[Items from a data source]

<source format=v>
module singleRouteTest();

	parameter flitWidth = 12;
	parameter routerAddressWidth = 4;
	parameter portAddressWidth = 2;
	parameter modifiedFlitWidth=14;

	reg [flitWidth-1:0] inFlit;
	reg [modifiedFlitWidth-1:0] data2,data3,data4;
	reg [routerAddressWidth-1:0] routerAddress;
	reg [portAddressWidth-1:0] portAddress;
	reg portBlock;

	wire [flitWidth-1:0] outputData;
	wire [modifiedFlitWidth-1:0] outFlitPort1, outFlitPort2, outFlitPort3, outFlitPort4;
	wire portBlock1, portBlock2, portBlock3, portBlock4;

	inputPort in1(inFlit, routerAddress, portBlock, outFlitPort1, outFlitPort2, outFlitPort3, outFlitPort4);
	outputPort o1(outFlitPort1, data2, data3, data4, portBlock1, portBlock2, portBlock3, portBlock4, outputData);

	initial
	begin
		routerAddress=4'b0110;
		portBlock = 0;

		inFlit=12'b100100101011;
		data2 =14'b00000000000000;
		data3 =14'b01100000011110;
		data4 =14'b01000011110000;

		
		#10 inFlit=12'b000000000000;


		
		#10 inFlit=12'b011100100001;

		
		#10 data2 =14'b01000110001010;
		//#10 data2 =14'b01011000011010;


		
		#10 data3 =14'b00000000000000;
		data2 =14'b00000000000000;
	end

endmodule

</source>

* * *

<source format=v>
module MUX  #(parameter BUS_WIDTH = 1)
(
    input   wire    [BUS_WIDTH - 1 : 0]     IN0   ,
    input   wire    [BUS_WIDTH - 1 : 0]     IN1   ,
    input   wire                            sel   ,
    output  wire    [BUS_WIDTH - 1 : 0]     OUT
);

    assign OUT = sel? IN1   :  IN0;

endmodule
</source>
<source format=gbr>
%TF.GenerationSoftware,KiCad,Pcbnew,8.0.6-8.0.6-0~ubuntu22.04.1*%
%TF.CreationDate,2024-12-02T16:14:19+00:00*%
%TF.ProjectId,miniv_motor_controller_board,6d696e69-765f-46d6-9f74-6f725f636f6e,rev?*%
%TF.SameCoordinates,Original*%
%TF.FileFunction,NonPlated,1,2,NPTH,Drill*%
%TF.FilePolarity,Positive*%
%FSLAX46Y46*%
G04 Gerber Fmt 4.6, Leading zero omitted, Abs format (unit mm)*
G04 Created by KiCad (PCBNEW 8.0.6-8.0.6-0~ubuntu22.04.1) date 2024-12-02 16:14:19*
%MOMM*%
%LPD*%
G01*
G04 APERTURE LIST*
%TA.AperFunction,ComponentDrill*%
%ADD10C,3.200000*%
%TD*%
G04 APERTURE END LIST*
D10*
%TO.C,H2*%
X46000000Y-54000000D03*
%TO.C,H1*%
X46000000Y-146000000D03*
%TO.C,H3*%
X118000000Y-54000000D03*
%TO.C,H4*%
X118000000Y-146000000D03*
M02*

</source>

PROBLEM DESCRIPTION:
Please determine how many lines in the entries contain the word "inFlit" and reply with that figure alone.

SOLUTION TO THIS EXERCISE:
5